I don't just hate malls, though. I fear them. Something terrible seems to happen to me every time I enter one.
It started in a giant mall in Bangkok. So traumatised was I by the experience of trying to fit my western bulk into clothes designed for Thai women half my size, I fled a changing room, leaving my bag containing passport, money etc behind, never to be seen again.
The jinx followed me to Australia when I was falsely accused of thievery in a bookshop in the Jam Factory, South Yarra - a long story involving a fit of absent-mindedness, a store sensor and the Collected Poetry of Gerald Manley Hopkins.
The tradition of vengeful shopping centres has come with me to New Zealand.
The first time I ever set foot in St Lukes I had my wallet stolen by someone who then tried to get car finance on my credit card (good luck there, mate).
This year I went to Sylvia Park the week it opened and sprained my foot in a bathmat shop.
Since then I have vowed to heed the cosmos and keep my distance.
My dislike of malls isn't really born of distaste for commerce though - on the contrary, I'm as acquisitive as the next person - no it's more the feeling of loneliness they give me. As though I could fall down dead and nobody would care. As though I don't exist at all really, and am simply slipping through the world unnoticed and unreal.
Rather than prompt such existential crises, I choose to avoid 277 and its ilk. Which is why I'm filled with gloom every Boxing Day, as I behold the frenzy with which crazed bargain hunters take to the shops.

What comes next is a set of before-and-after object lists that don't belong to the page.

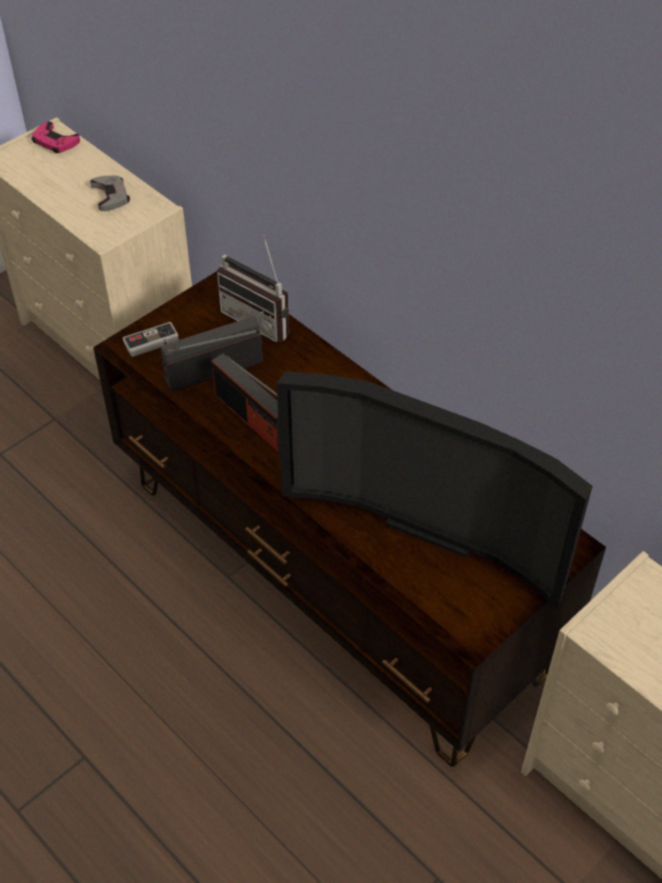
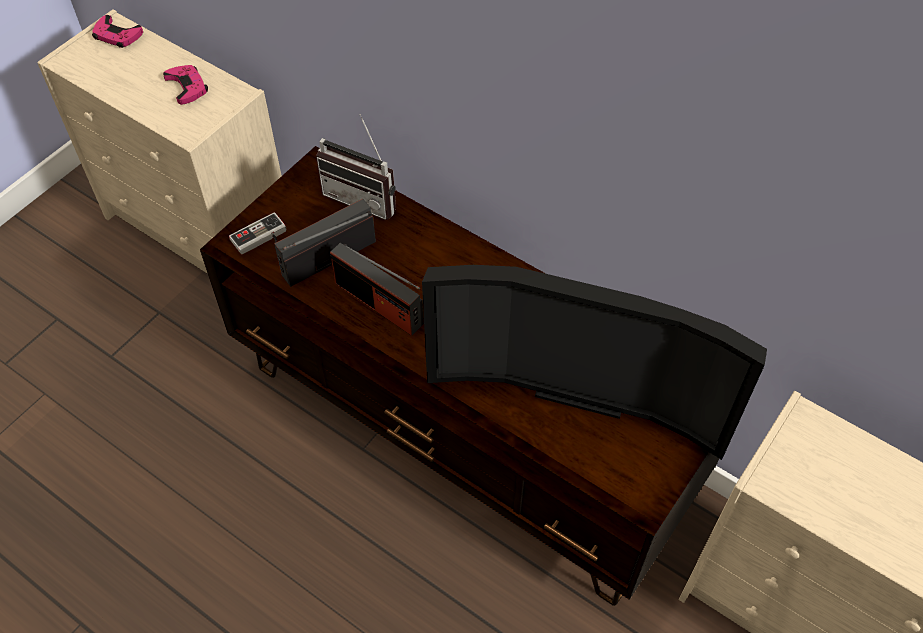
camera: 10 degrees left, 5 degrees up
(111, 196) = (187, 87): grey game controller -> pink game controller

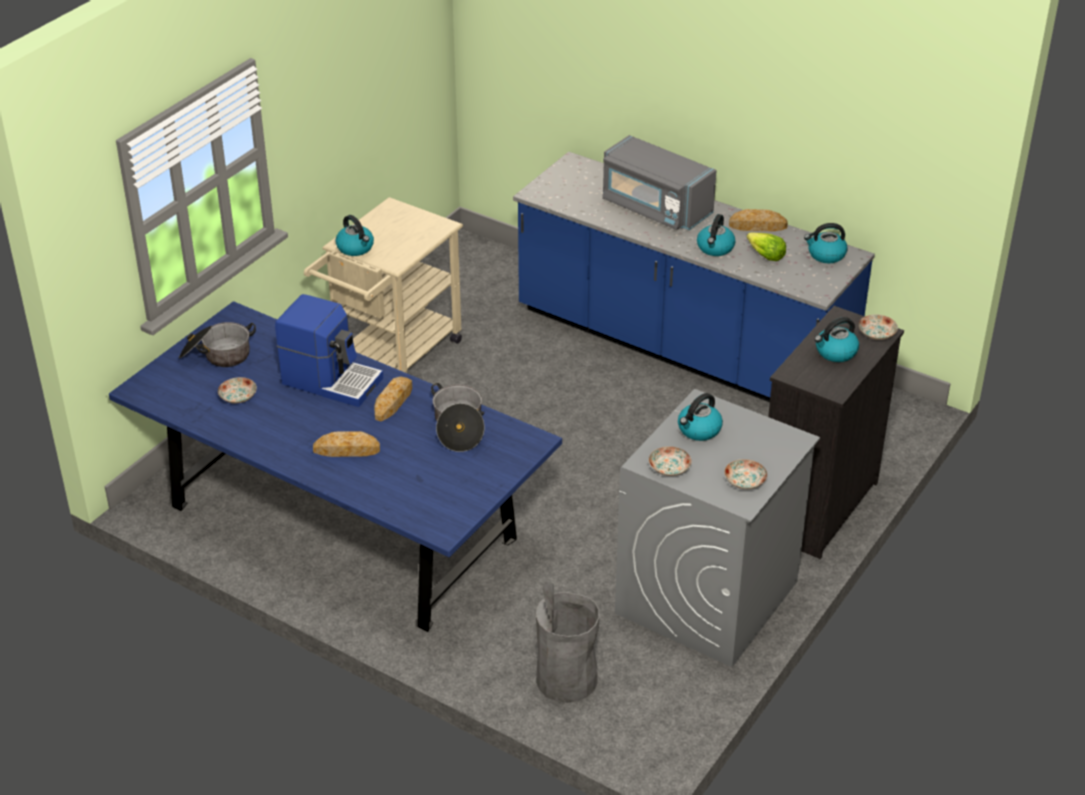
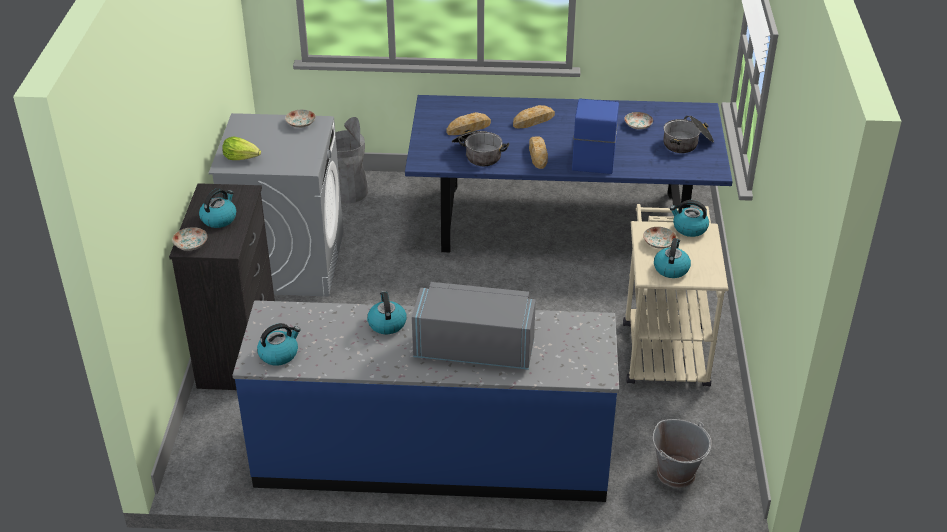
camera: 150 degrees right, 0 degrees up
(332, 380) = (593, 154): coffee machine -> coffee machine turned 105 degrees clockwise
(493, 271) = (676, 473): none -> grey bucket
(699, 430) = (296, 150): kettle -> kettle (671, 268)
(745, 481) = (246, 131): plate -> plate (658, 243)
(758, 226) = (362, 364): bread -> bread (468, 128)
(765, 255) = (336, 332): lettuce -> lettuce (241, 157)

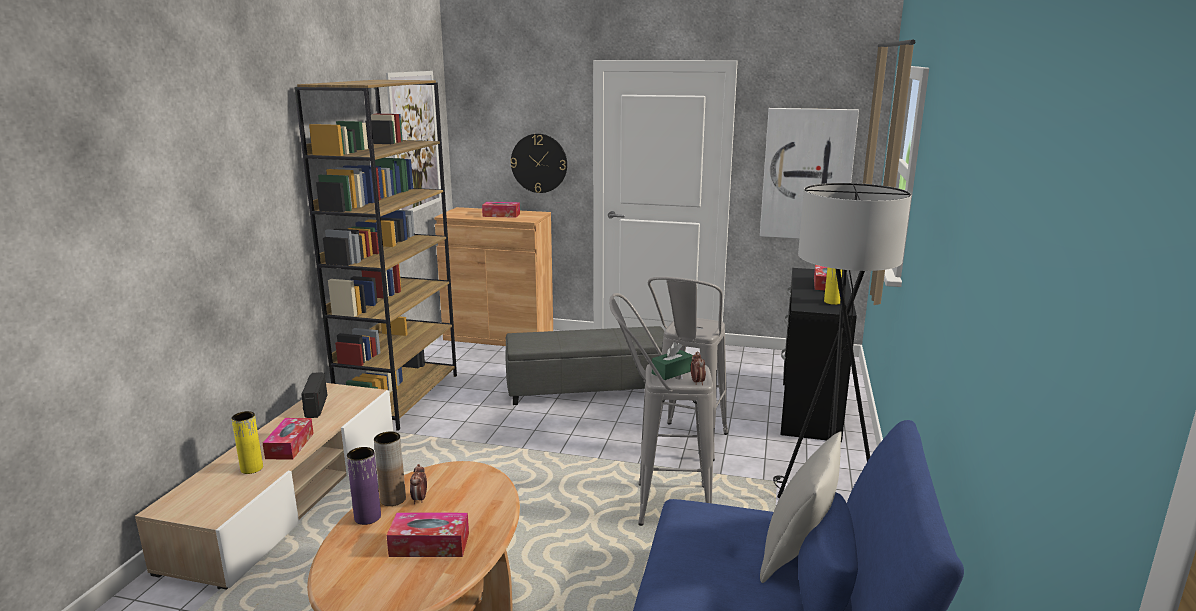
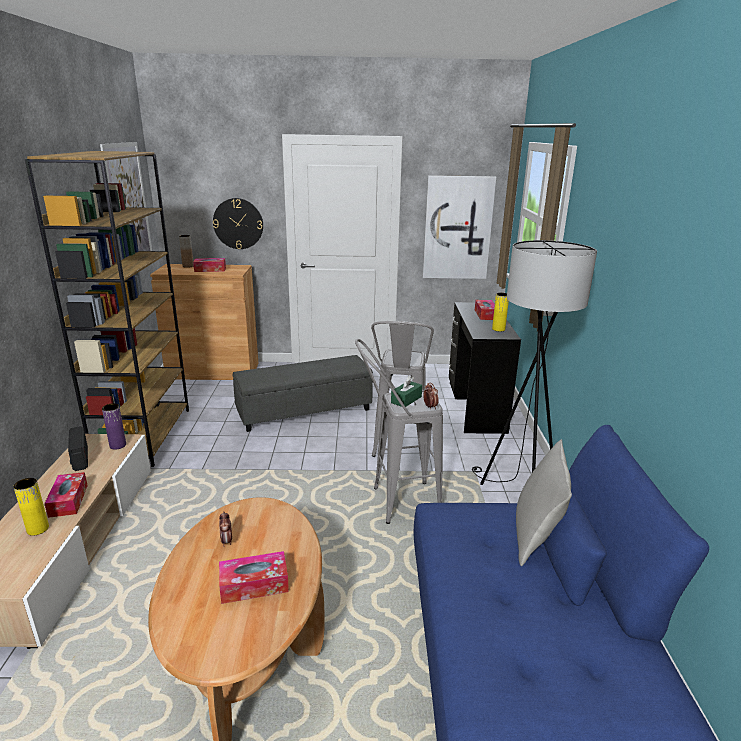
camera: 15 degrees left, 5 degrees up
(367, 517) = (185, 567): purple vase -> purple vase (118, 445)
(393, 499) = (202, 545): brown vase -> brown vase (188, 266)

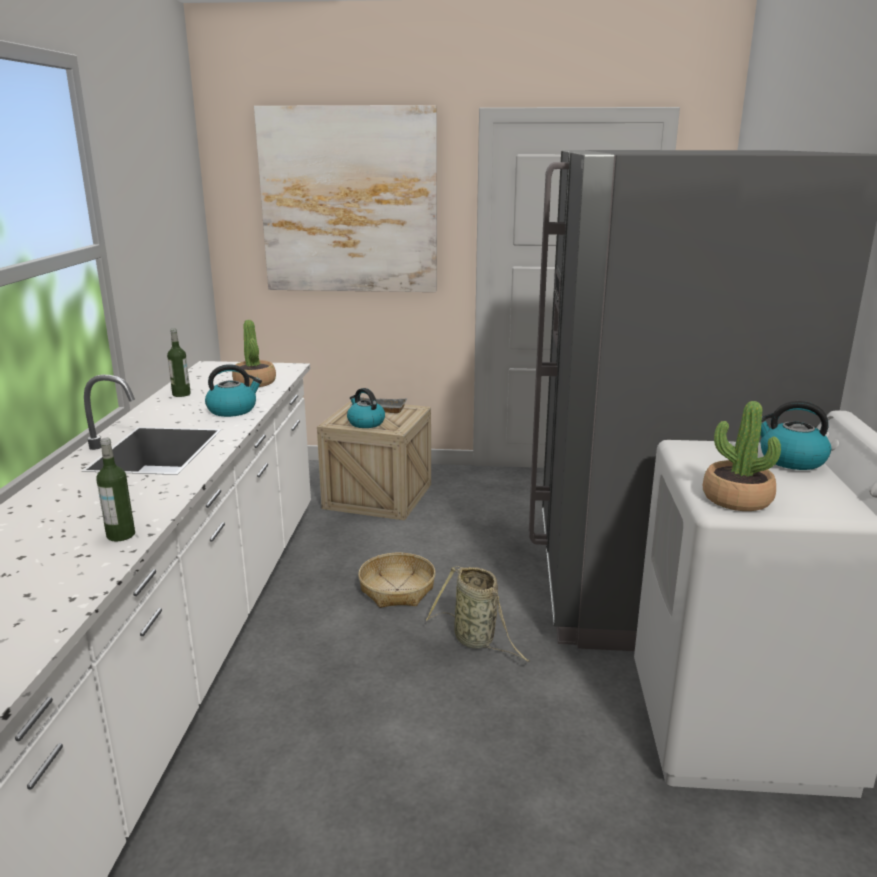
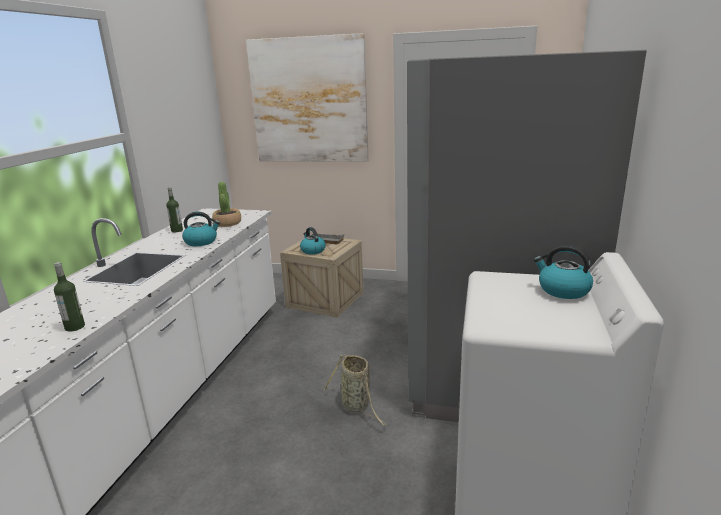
camera: 10 degrees right, 0 degrees up
(397, 589) = (315, 366): basket -> none
(736, 499) = (502, 321): potted plant -> none

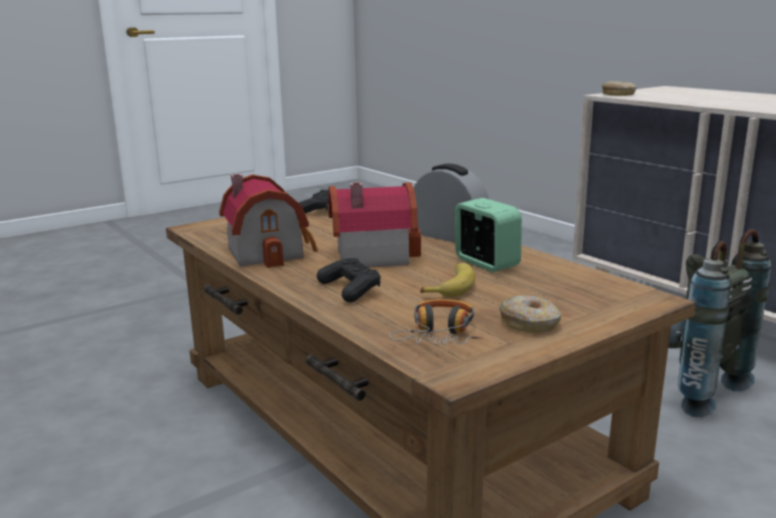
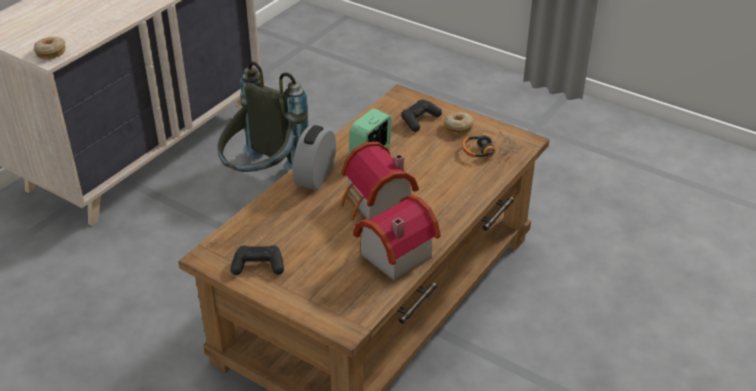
camera: 110 degrees left, 20 degrees up
(350, 289) = (446, 195): black game controller -> black game controller (419, 120)
(451, 286) = (420, 159): banana -> none

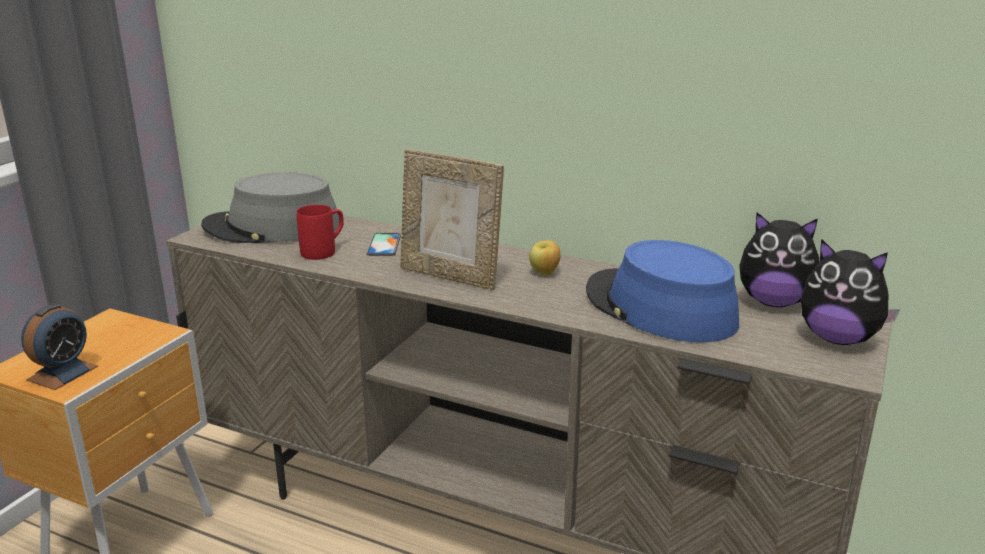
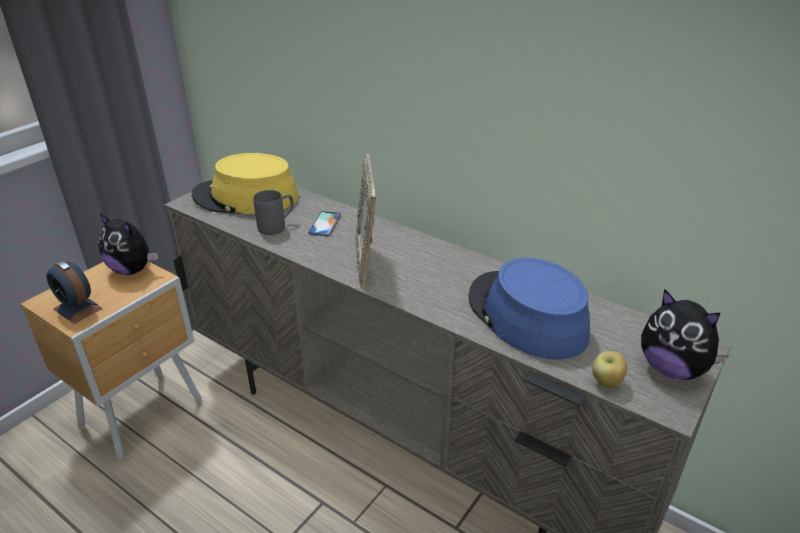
camera: 10 degrees right, 10 degrees up
(62, 373) = (77, 309): alarm clock -> alarm clock turned 90 degrees clockwise
(272, 227) = (245, 197): grey hat -> yellow hat
(324, 251) = (277, 226): red mug -> grey mug
(450, 276) = (366, 263): picture frame -> picture frame turned 45 degrees clockwise
(545, 273) = (443, 267): apple -> apple (606, 382)
(774, 302) = (628, 320): plush toy -> plush toy (132, 269)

It's Grinchy I suppose - families have a perfect right to enjoy themselves whatever way they like - but hearing Retailers' Association spokesman Barry Hellberg declaring the 26th "a good day for retail" and thanking the bad weather nationwide for driving people to the shops makes me wonder if any of us care about conspicuous consumption, and, even more worryingly, if there's anybody left in New Zealand who knows how to play charades.